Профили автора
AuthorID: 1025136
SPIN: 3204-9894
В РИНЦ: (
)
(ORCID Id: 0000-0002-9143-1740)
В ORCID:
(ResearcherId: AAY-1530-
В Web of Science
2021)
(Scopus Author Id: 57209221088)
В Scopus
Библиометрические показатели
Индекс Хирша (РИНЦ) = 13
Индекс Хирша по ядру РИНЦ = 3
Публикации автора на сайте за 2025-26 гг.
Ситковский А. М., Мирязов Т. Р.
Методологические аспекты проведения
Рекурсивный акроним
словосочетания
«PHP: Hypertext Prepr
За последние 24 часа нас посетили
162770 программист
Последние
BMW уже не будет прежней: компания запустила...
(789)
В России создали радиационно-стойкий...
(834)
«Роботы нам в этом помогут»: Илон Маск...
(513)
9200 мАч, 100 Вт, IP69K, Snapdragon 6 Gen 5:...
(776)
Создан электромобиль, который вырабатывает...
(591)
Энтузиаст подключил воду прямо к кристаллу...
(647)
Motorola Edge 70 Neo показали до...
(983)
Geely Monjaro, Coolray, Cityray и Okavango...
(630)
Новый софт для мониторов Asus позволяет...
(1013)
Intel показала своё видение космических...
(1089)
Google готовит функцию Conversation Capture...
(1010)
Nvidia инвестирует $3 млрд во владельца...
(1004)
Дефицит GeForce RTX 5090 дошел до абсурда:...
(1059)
* * *
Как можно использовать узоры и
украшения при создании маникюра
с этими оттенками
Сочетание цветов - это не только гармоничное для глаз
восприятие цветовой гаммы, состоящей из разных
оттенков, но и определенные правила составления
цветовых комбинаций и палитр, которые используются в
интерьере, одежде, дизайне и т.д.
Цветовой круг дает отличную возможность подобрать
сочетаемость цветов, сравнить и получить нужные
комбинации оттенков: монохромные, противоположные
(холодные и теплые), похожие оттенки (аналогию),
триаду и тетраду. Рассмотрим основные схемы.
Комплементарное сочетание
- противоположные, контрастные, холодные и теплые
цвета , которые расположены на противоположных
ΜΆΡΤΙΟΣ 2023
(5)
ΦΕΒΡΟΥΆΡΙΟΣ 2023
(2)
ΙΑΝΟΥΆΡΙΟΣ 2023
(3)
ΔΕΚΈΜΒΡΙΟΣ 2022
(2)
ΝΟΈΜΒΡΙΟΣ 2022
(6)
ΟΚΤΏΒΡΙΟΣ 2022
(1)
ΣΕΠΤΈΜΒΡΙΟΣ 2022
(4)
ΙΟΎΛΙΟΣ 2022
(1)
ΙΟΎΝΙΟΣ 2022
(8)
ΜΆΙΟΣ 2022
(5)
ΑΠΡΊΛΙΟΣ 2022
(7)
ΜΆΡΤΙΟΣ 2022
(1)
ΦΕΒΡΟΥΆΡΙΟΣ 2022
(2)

Work item ->
Rewrite the listing lines starting at the one containing "Профили автора" and ending at the one containing "Публикации автора на сайте за 2025-26 гг.", putting "исследователя" wherever "автора" appears and leaving everything else untouched.

Expected answer ->
Профили исследователя
AuthorID: 1025136
SPIN: 3204-9894
В РИНЦ: (
)
(ORCID Id: 0000-0002-9143-1740)
В ORCID:
(ResearcherId: AAY-1530-
В Web of Science
2021)
(Scopus Author Id: 57209221088)
В Scopus
Библиометрические показатели
Индекс Хирша (РИНЦ) = 13
Индекс Хирша по ядру РИНЦ = 3
Публикации исследователя на сайте за 2025-26 гг.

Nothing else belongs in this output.